Un ulteriore elemento di tensione riguarda il ruolo di Israele nei negoziati. Nonostante la stretta cooperazione militare tra Washington e Gerusalemme durante il conflitto iniziato a febbraio, il governo israeliano sarebbe rimasto sostanzialmente escluso dalle trattative. Nelle ultime settimane Trump aveva inoltre criticato pubblicamente Israele, accusandolo di compromettere gli sforzi diplomatici con Teheran.

Tra le reazioni più dure figura quella del Jewish Democratic Council of America. La direttrice esecutiva, Halie Soifer, ha definito l’intesa una possibile “ammissione di sconfitta” da parte degli Stati Uniti. “Donald Trump era così determinato a raggiungere un accordo con l’Iran da essere disposto a mettere da parte Israele”, ha affermato Soifer, accusando il presidente di aver sacrificato gli interessi dell’alleato mediorientale pur di ottenere un successo diplomatico.

Anche la conservatrice Zionist Organization of America ha espresso forti riserve.

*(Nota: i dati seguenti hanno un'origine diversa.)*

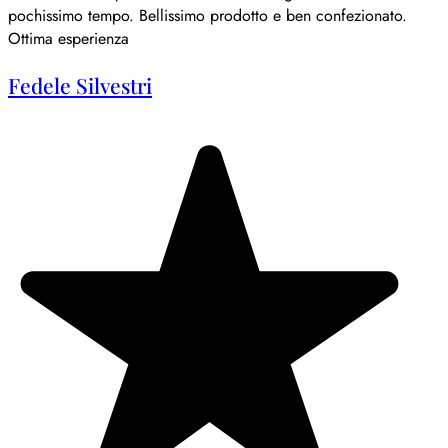
pochissimo tempo. Bellissimo prodotto e ben confezionato.
Ottima esperienza
Fedele Silvestri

Pur riconoscendo a Trump il merito di aver affrontato la minaccia iraniana, il presidente dell’organizzazione, Morton Klein, ha chiesto la pubblicazione immediata dei termini dell’accordo. “Quel poco che sappiamo è profondamente problematico”, ha dichiarato Klein, criticando in particolare la prospettiva di una riduzione delle sanzioni senza lo smantellamento immediato delle infrastrutture nucleari iraniane e del programma missilistico di Teheran.

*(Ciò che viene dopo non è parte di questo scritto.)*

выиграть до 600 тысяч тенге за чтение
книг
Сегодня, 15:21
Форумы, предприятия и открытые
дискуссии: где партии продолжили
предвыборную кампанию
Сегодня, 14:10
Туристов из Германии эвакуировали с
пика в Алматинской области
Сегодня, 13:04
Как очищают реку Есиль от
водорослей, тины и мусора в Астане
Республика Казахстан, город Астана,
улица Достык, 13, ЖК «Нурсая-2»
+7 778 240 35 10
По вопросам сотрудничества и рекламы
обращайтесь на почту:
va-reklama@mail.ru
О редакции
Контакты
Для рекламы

Sul fronte progressista, J Street ha accolto con favore la fine delle ostilità, pur criticando la guerra. L’organizzazione ha sostenuto che il conflitto non abbia raggiunto gli obiettivi dichiarati e ha ricordato come il precedente accordo nucleare del 2015, il Joint Comprehensive Plan of Action, avesse già limitato il programma atomico iraniano prima del ritiro unilaterale deciso da Trump nel 2018.

Più prudente la posizione di AIPAC, storicamente tra i principali oppositori del JCPOA. Questa ha dichiarato di voler attendere la pubblicazione dei dettagli dell’intesa, sottolineando però che qualsiasi accordo dovrà garantire il diritto di Israele a difendersi autonomamente dalle minacce alla propria sicurezza. AIPAC ha inoltre chiesto che il testo finale preveda la rimozione dell’uranio arricchito presente in Iran, la chiusura delle strutture di arricchimento nucleare e misure efficaci contro i programmi iraniani di missili balistici e droni, oltre all’interruzione del sostegno ai gruppi armati alleati di Teheran.

Nel frattempo, Vance ha confermato che l’accordo sarebbe già stato firmato in forma preliminare e digitale, mentre restano da definire alcuni aspetti tecnici prima della prevista cerimonia ufficiale in Svizzera. Secondo il vicepresidente, l’intesa garantirebbe verifiche rigorose e impedirebbe definitivamente all’Iran di sviluppare armi nucleari.

Più cauta la reazione della Republican Jewish Coalition, che non ha ancora diffuso una posizione ufficiale, limitandosi a rilanciare sui social i messaggi favorevoli pubblicati da Trump.

Anche Democratic Majority for Israel ha invitato alla prudenza. Il suo presidente, Brian Romick, ha esortato l’amministrazione americana a coinvolgere negoziatori ed esperti qualificati nelle fasi finali del processo e ha criticato l’esclusione di Israele dai colloqui. Pur esprimendo riserve, Romick ha lasciato aperta la possibilità che l’accordo possa rappresentare un passo verso la stabilizzazione della regione. “Attenderemo il testo definitivo”, ha dichiarato, “nella speranza che possa contribuire a porre fine a questa guerra”.